Psychopathologie du quotidien du musicien d’orchestre
Au Lido, le batteur regarde la télévision
Car depuis cinq ans, le même spectacle emplit le Lido de Nippons en proie au blanc-de-blancs : les Blue Bell Girls ne sont pas aux japonais absents. Deux représentations, chaque soir. Toutes les nuits que Dieu fait, les anches accompagnent aux mêmes heures le rebond du strass sur les seins nus, le batteur ponctue le même numéro de jongleur avec les mêmes assiettes. Lassant. Répétitif. « On connaît le spectacle par cœur, ce n’est plus de la création », déplore-t-on dans le pupitre de trombones. La routine est au bout de la partition. Alors, chacun la combat comme il peut : le batteur a bricolé le téléviseur qui, grâce au circuit vidéo du Lido, lui permet de voir la scène. Il capte maintenant les trois chaînes. Certains soirs, on regarde France-Irlande ou le Corniaud tout en accompagnant I Get a Kick out of You. C’est de la schizophrénie.
Delvincourt aussi fait la guerre à la routine, mais avec d’autres armes. « Il faut absolument que l’orchestre joue aussi bien à la 2000e représentations qu’à la première ! » Alors gare à la note loupée plutôt que piquée, attention au roulement imprécis, sus aux sonorités douteuses. L’oreille de Delvincourt ne laisse rien passer. C’est pourtant un homme aimable, courtois. Il a l’oreille ouverte, certes, mais l’œil fermé à bon escient. « Le plus drôle avec le batteur, c’est qu’il ne sait pas que je connais son manège ! » Après tout, du moment que Night and Day est en place… Mais, est-ce bien raisonnable ? « Que voulez-vous, depuis Mai 68, ils sont encore plus indisciplinés », se désole André Martial. Ce chef d’orchestre sait de quoi il parle. Il vient de diriger Ta Bouche, une opérette aérienne comme un soufflé, à Paris et en province. De Limoges à Nancy, les musiciens n’aiment pas les chanteurs. « Surtout lorsqu’en l’occurrence, il s’agit, non pas d’artistes lyriques, mais de comédiens qui se mettent au chant. » Or, le mépris de ces instrumentistes qui enseignent souvent dans les Conservatoires locaux, est immense. Car, ils ne se prennent pas pour rien, les musiciens. Les professionnels irréprochables, ce sont eux. Les ringards irrécupérables, ce sont les autres : les chanteurs. Cette idée, Guy Arnault, également clarinettiste à l’Ensemble intercontemporain, n’est pas loin de la partager. « Le monde des chanteurs est différent de celui des musiciens. En général, dans notre pays, les chanteurs ne sont pas bons. » Pan sur le bec ! Il y a du corporatisme bien senti, dans un tel jugement. Maddy Mesplée, une grande dame de l’opérette, confirme : « Ils critiquent sans arrêt les chanteurs. Mais lorsqu’ils se trompent eux, ce n’est pas par manque de talent. C’est tout simplement par accident…
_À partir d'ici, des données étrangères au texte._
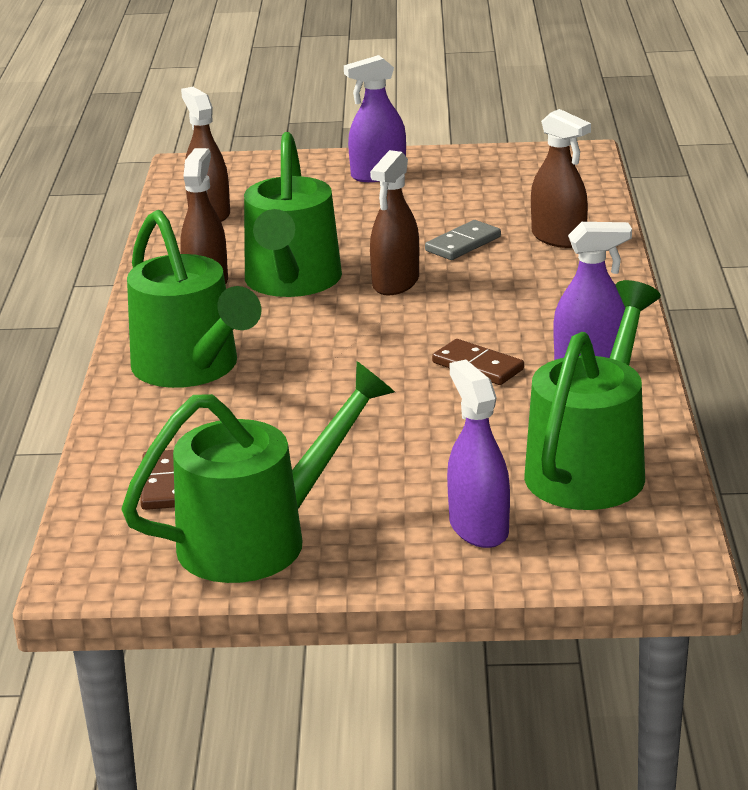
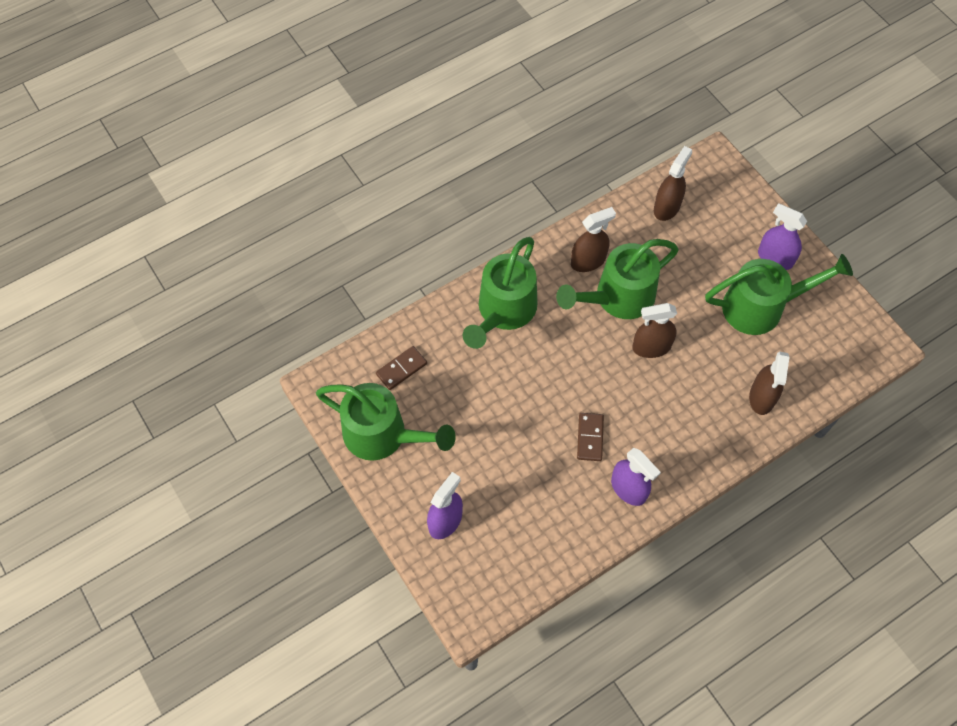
camera: 55 degrees right, 35 degrees up
grey domino [425,220,501,260] -> none
green watering can [524,280,661,510] -> green watering can moved to [705,254,853,335]

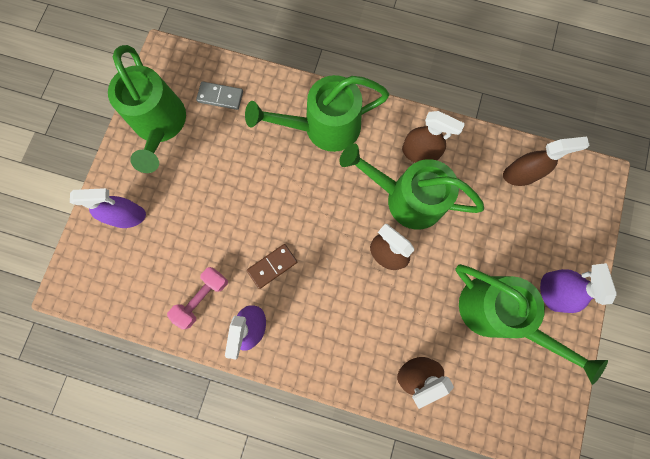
camera: 50 degrees right, 15 degrees up
brown domino [376,346,427,390] -> grey domino [196,81,243,110]
none -> pink dumbbell [167,267,228,330]

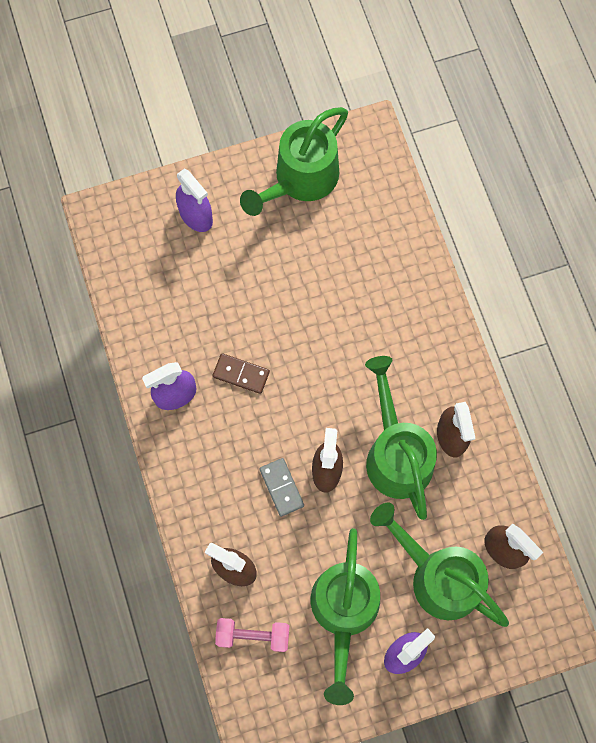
camera: 55 degrees right, 5 degrees down
pink dumbbell [167,267,228,330] -> pink dumbbell moved to [215,618,289,652]
grey domino [196,81,243,110] -> grey domino moved to [259,458,304,517]
green watering can [245,75,389,152] -> green watering can moved to [370,503,509,627]

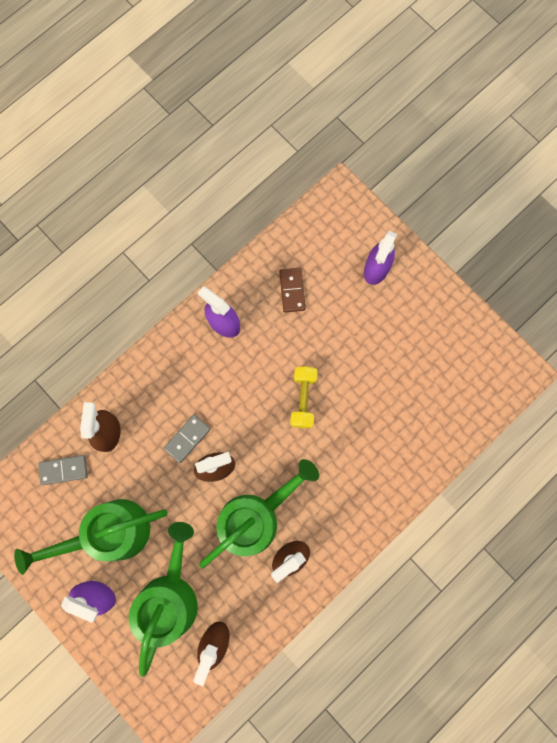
camera: 65 degrees right, 5 degrees up
brown domino [213,353,270,394] -> brown domino moved to [279,268,305,312]
pink dumbbell [215,618,289,652] -> grey domino [38,455,87,485]
green watering can [240,107,348,216] -> none
none -> yellow dumbbell [290,366,318,428]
Avec la tournée de Ta Bouche, André Martial peut jouer les procureurs. Fonctionnariat, indifférence, mauvaise volonté, sabotage. A Limoges, une pianiste refuse de jouer les glissandi indiqués sur la partition. Pourquoi ? Parce que la musique d’opérette lui paraît indigne de son talent d’instrumentiste classique. « Vous savez ce qu’elle a fait ? demande André Martial, écoeuré. Elle est arrivé à la répétition les doigts boudinés dans du sparadrap : « Je suis blessée, je ne pourrais pas jouer les glissandi. » Comment vous trouvez ça ? » A Nancy, un violoniste laisse tomber des billes sur le sol depuis son pupitre, pour se distraire. Toujours pendant le spectacle, un trompettiste déambule tranquillement dans la fosse. « Pendant les huit représentations, il a fallu que je le prévienne – gentiment, parce qu’il ne faut surtout pas les brusquer ! – pour qu’il regagne se place. Il n’y a qu’en France qu’on voit un comportement pareil ! En Belgique et en Allemagne, les musiciens restent dignes après avoir joué. »
Telle est la réputation des instrumentistes français : fantasques, indisciplinés, mais doués. « Encore qu’il leur arrive de jouer n’importe quoi », souligne Maddy Mesplée. « L’orchestre de l’Opéra de Paris est sans doute le meilleur du monde. Mais il faut qu’il ait décidé de jouer. » Maddy Mesplée, pianiste, jouit d’un traitement de faveur de la part des orchestres. Elle fait partie de la famille. Ce privilège n’est pas donné à tout le monde.